Saint-Marcel () is a station of the Paris Métro, serving line 5 located in the 13th arrondissement of Paris.

Location
The station is located under the Boulevard de l'Hôpital, south of the intersection of Rue des Wallons. This is the second last underground station before the end of the southern section of the line. The station serves the Pitié-Salpêtrière Hospital.

History

The station was opened on 2 June 1906 with the commissioning of the first section of line 5 between Gare d'Orléans (now Gare d'Austerlitz) and Place d'Italie. It owes its name to its proximity to the beginning of Boulevard Saint-Marcel, named for a 5th-century bishop of Paris, who died in 436 and was famous for his miracles. He rescued Paris from a monstrous dragon, changed the water of the Seine into wine, and converted the pagans.

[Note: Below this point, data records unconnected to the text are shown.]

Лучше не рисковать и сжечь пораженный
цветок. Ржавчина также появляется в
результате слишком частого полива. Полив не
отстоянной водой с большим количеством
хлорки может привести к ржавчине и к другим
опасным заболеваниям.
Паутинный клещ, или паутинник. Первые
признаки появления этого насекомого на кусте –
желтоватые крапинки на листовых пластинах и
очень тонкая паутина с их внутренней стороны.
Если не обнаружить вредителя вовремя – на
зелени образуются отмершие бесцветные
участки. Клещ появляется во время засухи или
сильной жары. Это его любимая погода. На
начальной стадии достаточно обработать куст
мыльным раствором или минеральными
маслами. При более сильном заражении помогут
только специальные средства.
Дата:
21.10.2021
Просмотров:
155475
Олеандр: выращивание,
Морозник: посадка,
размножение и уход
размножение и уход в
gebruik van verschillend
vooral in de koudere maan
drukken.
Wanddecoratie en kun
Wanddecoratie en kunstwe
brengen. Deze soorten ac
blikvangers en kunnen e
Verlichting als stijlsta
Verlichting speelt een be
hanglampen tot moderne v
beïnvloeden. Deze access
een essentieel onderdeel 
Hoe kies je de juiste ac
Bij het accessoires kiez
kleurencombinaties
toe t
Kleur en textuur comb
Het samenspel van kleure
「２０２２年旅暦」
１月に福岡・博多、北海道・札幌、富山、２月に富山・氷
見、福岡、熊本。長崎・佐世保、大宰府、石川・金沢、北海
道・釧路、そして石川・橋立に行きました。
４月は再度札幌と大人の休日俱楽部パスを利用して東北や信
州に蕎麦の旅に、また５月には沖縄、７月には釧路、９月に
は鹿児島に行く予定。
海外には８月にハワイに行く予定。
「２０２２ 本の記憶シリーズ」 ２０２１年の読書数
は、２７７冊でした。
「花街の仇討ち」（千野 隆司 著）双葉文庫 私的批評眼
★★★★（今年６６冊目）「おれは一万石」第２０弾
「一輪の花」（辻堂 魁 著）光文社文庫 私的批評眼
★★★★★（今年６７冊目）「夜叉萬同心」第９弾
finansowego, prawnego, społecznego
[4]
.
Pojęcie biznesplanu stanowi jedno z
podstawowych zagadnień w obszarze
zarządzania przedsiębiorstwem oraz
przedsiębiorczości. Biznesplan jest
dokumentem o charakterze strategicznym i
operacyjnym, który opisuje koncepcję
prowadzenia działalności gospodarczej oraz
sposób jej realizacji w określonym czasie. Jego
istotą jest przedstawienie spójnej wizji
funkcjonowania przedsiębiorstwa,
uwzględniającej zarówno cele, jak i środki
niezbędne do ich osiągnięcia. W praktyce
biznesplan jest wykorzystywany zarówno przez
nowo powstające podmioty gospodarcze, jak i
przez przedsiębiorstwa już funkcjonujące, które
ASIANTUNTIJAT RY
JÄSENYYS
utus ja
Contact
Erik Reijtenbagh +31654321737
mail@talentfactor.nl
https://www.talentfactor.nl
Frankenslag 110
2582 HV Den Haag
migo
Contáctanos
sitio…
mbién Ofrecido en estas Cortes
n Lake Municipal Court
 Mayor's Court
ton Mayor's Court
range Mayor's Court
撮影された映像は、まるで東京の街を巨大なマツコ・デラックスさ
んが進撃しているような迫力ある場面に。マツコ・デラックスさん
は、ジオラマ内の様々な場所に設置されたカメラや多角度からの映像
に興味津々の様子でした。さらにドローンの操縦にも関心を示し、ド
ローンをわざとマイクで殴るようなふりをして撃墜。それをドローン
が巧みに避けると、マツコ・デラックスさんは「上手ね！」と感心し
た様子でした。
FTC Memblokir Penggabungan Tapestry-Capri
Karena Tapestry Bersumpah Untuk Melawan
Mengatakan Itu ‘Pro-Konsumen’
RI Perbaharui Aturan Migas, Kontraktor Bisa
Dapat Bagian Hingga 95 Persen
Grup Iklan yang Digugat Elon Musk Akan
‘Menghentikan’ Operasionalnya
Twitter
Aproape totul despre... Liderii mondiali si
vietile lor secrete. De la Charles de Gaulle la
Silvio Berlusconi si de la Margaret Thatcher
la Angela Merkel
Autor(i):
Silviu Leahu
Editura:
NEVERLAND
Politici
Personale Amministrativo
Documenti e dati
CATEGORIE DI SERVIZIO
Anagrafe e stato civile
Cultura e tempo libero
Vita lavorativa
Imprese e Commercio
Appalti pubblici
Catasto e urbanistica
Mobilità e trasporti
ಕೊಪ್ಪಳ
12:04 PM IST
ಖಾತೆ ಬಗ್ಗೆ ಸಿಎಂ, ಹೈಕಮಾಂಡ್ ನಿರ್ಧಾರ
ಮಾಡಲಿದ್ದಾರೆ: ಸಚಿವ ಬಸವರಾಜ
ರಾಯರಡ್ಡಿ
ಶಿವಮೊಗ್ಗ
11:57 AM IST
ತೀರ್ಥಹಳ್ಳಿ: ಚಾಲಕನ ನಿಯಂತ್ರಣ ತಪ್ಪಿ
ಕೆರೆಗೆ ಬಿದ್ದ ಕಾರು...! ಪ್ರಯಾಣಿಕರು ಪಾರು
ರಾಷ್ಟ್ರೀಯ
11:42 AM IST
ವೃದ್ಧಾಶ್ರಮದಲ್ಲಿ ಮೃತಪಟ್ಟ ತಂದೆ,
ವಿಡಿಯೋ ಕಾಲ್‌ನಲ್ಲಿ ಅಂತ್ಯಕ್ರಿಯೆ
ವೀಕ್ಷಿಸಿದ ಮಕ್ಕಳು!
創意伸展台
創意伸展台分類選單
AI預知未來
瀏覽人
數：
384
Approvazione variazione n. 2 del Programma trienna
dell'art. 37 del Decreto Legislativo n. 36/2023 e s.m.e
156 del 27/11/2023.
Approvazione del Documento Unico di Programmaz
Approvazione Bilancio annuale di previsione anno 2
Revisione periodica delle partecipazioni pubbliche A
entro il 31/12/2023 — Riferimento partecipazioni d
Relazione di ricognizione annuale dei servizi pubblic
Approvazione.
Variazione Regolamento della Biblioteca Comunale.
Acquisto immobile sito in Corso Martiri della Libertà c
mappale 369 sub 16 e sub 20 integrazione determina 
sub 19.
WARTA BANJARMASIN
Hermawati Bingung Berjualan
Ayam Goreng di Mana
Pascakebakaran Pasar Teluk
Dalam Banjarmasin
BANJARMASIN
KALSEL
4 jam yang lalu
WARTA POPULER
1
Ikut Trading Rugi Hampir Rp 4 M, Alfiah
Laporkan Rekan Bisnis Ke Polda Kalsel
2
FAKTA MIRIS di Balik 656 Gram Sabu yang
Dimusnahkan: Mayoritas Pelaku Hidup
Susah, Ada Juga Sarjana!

In 2018, 2,286,932 travelers entered this station which placed it at 240th position of the metro stations for its attendance.

Passenger services

Access
The station has two accesses consisting of fixed stairs opening on either side of the boulevard de l'Hôpital:
 Access 1 - Boulevard de l'Hôpital - La Pitié-Salpêtrière, adorned with a Guimard edicule, now a historic monument decreed on 12 February 2016, is on the right of the No. 83, which is one of the entrances to the Pitié-Salpêtrière Hospital;
 Access 2 - Rue des Wallons, embellished with a mast with a yellow M in a circle, located opposite No. 50 on the boulevard.

Station layout

Platforms
Saint-Marcel metro station is of a standard configuration. It has two platforms separated by metro tracks and the roof is elliptical. The decor is the style used for the majority of metro stations. The lighting strips are white and rounded in the Gaudin style of the metro revival of the 2000s, and the white ceramic tiles bevelled on the sides, the tympans and the outlets of the corridors. The vault is coated and painted white. The advertising frames are white ceramic and the name of the station is written in the Parisine type font on enamelled plates. The platforms are equipped with wooden slat benches.

Bus connections
The station is served by Lines 57 and 91 of the RATP Bus Network and, at night, by the N31 line of the Noctilien network.

Nearby
 Jardin des plantes
 Grand Mosque of Paris
 Pitié-Salpêtrière Hospital
 Campus Pitié-Salpêtrière

Culture
One of the station's entrances is visible in a scene in the first moments of Claude Autant-Lara's film The Traversée de Paris.